At her company, Natalie noticed the fear, too. “The toxic culture made everyone feel scared. One coworker had a family, a son, and she would tell me she goes home, cooks dinner for her family, then works for hours at night.”
Natalie says diversity and inclusion programmes are a good first step, but they need to have backing and actual care put into them. You can’t slap a bandage over the problem; it needs to cure the actual illness.
There’s also a lack of empathy and understanding – from all corners of the industry.
“Diversity and inclusion programmes are good,” Anna says. “They can help people understand each other. Also mental health. People need to know they are valued and cared for as people, not just professionals.”
Olivia says change needs to come from the top, a place mostly inhabited by white men.
“The people leading these companies need to change, which is an industry-wide problem. It’s all older white men that have been doing things a certain way and don’t want to change it, whether it’s diversifying the workplace or adopting new technology. They are scared of change.”
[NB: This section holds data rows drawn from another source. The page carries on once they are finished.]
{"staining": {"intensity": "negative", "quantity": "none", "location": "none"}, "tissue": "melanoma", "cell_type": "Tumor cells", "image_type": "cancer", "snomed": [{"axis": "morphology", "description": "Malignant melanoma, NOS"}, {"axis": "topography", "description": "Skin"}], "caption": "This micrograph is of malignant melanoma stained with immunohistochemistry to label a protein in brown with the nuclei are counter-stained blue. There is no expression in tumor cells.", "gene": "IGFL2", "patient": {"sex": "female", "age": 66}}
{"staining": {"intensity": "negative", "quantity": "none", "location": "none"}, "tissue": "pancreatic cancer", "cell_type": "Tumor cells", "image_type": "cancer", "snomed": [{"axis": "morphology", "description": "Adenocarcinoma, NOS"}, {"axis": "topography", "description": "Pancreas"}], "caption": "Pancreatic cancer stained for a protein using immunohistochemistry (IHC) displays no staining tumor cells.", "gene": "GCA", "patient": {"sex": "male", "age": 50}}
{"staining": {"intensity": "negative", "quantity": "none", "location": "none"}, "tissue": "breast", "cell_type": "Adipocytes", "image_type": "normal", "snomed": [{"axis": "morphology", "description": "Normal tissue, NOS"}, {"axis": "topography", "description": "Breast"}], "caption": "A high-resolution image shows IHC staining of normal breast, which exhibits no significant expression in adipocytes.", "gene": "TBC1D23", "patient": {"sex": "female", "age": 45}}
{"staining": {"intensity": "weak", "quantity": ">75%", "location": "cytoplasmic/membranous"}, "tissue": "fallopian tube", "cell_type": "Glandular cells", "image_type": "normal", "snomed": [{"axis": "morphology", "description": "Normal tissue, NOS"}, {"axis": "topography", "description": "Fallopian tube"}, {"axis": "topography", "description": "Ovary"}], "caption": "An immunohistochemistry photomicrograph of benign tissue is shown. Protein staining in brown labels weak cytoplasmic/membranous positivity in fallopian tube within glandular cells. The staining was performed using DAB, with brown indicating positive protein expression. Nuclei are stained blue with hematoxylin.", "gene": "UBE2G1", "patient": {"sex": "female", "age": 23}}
To make the industry hospitable or even valuable for women, change needs to happen from top to bottom. The ways of the past aren’t working. They’re making the problems worse. Women are expected to carry the torch of change while working multiple roles to “prove themselves”, earning less and trying to enjoy a personal life.
Meanwhile, the men they work with simply do their job and clock out. The burden placed upon women is crushing, and it’s no wonder the four we spoke to (among countless others we didn’t) seek opportunity somewhere more progressive.